━━ Extracted material

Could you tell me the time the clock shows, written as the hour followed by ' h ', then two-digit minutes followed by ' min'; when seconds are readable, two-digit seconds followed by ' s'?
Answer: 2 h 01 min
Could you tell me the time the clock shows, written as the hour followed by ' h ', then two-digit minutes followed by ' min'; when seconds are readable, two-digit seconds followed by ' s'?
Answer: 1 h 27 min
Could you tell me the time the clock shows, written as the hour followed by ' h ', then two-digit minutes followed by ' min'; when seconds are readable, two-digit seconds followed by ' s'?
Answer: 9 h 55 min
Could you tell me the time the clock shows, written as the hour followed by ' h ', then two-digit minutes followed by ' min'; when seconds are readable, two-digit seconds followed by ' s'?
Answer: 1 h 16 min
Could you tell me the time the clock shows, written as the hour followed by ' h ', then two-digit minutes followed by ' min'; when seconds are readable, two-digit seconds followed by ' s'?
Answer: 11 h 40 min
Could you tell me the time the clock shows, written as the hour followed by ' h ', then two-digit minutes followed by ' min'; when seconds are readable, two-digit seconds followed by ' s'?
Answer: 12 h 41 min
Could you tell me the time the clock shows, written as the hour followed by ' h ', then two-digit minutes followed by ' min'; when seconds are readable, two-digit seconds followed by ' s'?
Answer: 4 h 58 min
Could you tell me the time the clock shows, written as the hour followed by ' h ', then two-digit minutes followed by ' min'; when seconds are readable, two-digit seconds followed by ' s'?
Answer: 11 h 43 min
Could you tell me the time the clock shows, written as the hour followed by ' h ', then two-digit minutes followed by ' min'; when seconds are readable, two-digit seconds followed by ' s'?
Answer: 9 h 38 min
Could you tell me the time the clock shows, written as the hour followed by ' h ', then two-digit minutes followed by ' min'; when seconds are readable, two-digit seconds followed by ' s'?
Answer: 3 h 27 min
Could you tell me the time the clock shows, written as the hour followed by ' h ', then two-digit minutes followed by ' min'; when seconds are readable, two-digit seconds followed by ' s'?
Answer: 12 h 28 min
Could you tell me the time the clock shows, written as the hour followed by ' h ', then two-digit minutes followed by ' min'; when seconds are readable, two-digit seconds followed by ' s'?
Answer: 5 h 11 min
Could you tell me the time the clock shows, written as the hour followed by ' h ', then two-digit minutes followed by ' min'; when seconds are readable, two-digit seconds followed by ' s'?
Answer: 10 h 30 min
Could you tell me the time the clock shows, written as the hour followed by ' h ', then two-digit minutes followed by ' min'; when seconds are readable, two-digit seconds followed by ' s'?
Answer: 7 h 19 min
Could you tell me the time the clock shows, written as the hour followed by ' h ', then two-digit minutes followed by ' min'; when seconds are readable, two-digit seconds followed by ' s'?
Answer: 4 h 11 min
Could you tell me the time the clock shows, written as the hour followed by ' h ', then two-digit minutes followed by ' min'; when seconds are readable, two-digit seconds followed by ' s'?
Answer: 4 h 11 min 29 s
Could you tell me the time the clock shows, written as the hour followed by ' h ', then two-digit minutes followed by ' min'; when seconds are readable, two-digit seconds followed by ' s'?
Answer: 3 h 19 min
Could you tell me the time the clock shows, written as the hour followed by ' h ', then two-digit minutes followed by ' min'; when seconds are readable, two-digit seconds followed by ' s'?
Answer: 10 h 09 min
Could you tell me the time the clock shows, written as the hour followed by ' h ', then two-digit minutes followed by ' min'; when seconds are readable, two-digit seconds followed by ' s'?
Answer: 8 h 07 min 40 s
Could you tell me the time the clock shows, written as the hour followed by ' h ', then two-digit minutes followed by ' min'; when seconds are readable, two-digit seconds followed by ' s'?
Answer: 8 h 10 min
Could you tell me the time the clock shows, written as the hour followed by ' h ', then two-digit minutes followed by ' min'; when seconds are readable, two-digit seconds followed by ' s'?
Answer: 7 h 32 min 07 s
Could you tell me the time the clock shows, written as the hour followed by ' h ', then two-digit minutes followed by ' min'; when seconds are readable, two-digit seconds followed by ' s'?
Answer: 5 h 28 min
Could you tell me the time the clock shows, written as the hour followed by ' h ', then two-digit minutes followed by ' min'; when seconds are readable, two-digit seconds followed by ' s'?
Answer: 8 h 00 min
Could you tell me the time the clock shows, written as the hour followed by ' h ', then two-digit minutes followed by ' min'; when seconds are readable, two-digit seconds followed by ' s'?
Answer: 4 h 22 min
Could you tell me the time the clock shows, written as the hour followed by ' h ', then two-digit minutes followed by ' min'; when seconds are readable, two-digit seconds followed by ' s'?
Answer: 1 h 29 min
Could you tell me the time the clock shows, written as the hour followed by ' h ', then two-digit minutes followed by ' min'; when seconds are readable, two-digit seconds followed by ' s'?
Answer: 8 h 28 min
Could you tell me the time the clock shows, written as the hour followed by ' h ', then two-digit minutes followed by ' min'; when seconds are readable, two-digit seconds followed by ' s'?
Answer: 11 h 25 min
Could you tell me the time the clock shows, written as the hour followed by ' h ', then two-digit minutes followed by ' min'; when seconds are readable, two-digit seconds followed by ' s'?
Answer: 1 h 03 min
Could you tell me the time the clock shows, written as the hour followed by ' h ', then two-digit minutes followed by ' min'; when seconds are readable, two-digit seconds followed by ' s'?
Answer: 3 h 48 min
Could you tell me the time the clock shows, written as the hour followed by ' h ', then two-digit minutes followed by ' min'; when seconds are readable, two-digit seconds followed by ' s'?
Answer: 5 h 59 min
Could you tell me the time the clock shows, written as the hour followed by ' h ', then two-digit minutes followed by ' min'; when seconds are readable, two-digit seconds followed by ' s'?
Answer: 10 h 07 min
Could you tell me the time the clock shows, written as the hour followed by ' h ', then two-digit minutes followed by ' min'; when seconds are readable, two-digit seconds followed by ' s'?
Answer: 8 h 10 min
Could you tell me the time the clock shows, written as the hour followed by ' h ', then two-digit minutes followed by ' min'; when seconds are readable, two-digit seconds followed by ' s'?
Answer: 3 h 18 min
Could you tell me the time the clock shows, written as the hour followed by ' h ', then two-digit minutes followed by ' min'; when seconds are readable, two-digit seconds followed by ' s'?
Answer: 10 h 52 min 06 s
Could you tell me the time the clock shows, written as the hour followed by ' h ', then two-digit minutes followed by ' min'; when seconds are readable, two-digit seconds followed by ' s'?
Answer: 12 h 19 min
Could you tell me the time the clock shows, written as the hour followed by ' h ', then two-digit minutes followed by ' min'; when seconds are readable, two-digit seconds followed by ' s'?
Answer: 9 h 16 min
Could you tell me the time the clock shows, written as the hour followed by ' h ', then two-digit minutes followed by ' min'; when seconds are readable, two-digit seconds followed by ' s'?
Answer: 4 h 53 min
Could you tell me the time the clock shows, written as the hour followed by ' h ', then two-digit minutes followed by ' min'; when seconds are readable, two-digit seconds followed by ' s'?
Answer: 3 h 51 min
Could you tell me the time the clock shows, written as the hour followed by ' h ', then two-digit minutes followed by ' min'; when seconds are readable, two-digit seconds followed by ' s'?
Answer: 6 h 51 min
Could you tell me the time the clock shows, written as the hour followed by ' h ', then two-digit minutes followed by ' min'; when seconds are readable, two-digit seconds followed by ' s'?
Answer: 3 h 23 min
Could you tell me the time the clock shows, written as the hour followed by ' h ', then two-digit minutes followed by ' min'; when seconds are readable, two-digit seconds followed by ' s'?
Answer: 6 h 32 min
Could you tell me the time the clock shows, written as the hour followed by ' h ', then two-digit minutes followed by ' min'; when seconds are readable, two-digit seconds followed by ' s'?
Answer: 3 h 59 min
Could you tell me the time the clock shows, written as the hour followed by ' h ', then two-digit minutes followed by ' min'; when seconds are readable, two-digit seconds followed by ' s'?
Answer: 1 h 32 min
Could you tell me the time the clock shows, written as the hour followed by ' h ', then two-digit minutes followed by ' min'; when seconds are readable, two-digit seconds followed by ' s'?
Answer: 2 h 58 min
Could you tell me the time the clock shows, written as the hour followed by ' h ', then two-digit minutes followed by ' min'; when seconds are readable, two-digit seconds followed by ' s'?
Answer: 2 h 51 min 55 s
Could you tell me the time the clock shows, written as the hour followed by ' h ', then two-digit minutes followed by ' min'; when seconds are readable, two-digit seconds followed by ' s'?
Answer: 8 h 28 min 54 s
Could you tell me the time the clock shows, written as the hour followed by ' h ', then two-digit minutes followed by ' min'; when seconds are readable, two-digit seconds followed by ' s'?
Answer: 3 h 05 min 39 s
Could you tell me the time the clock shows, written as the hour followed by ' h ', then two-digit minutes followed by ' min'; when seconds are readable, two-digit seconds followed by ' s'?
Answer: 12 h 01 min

━━━━

### Exercise task
Rewrite the lines from the first line of the items through the line containing "Answer: 4 h 58 min", switching every "clock" to "watch" and changing nothing else. Return only those lines, including both end lines.

### Answer below
Could you tell me the time the watch shows, written as the hour followed by ' h ', then two-digit minutes followed by ' min'; when seconds are readable, two-digit seconds followed by ' s'?
Answer: 2 h 01 min
Could you tell me the time the watch shows, written as the hour followed by ' h ', then two-digit minutes followed by ' min'; when seconds are readable, two-digit seconds followed by ' s'?
Answer: 1 h 27 min
Could you tell me the time the watch shows, written as the hour followed by ' h ', then two-digit minutes followed by ' min'; when seconds are readable, two-digit seconds followed by ' s'?
Answer: 9 h 55 min
Could you tell me the time the watch shows, written as the hour followed by ' h ', then two-digit minutes followed by ' min'; when seconds are readable, two-digit seconds followed by ' s'?
Answer: 1 h 16 min
Could you tell me the time the watch shows, written as the hour followed by ' h ', then two-digit minutes followed by ' min'; when seconds are readable, two-digit seconds followed by ' s'?
Answer: 11 h 40 min
Could you tell me the time the watch shows, written as the hour followed by ' h ', then two-digit minutes followed by ' min'; when seconds are readable, two-digit seconds followed by ' s'?
Answer: 12 h 41 min
Could you tell me the time the watch shows, written as the hour followed by ' h ', then two-digit minutes followed by ' min'; when seconds are readable, two-digit seconds followed by ' s'?
Answer: 4 h 58 min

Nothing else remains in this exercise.